**TASK INSTRUCTIONS**
With pictures omitted, the line containing "hfov_deg: 13.2" and all later lines of the records below are to be restated word for word.

**Images with lens parameters**
================================

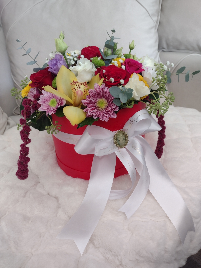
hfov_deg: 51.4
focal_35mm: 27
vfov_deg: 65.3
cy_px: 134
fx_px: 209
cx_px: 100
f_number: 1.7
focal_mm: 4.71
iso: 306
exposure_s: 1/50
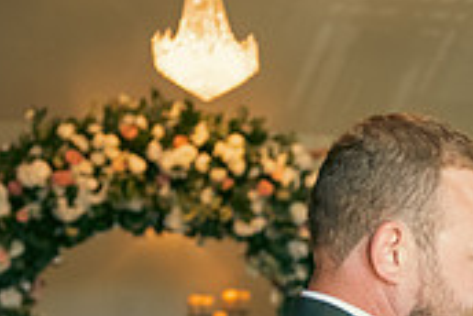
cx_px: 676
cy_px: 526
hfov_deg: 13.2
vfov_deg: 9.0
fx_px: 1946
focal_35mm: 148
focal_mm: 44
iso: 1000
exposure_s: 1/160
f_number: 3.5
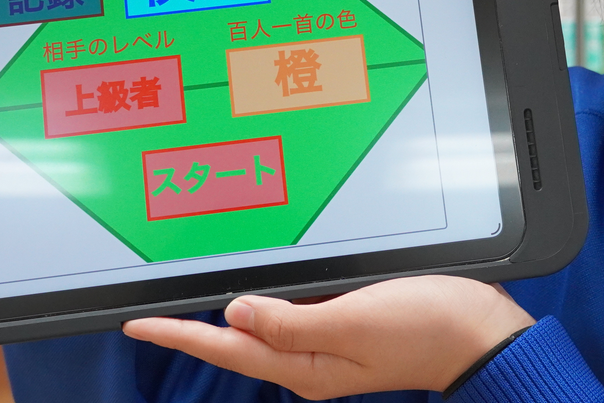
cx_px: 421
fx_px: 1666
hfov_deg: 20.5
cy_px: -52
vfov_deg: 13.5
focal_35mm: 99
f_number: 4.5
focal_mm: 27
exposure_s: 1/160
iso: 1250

================================

**WRITTEN RESPONSE**
hfov_deg: 13.2
vfov_deg: 9.0
fx_px: 1946
focal_35mm: 148
focal_mm: 44
iso: 1000
exposure_s: 1/160
f_number: 3.5
cx_px: 421
fx_px: 1666
hfov_deg: 20.5
cy_px: -52
vfov_deg: 13.5
focal_35mm: 99
f_number: 4.5
focal_mm: 27
exposure_s: 1/160
iso: 1250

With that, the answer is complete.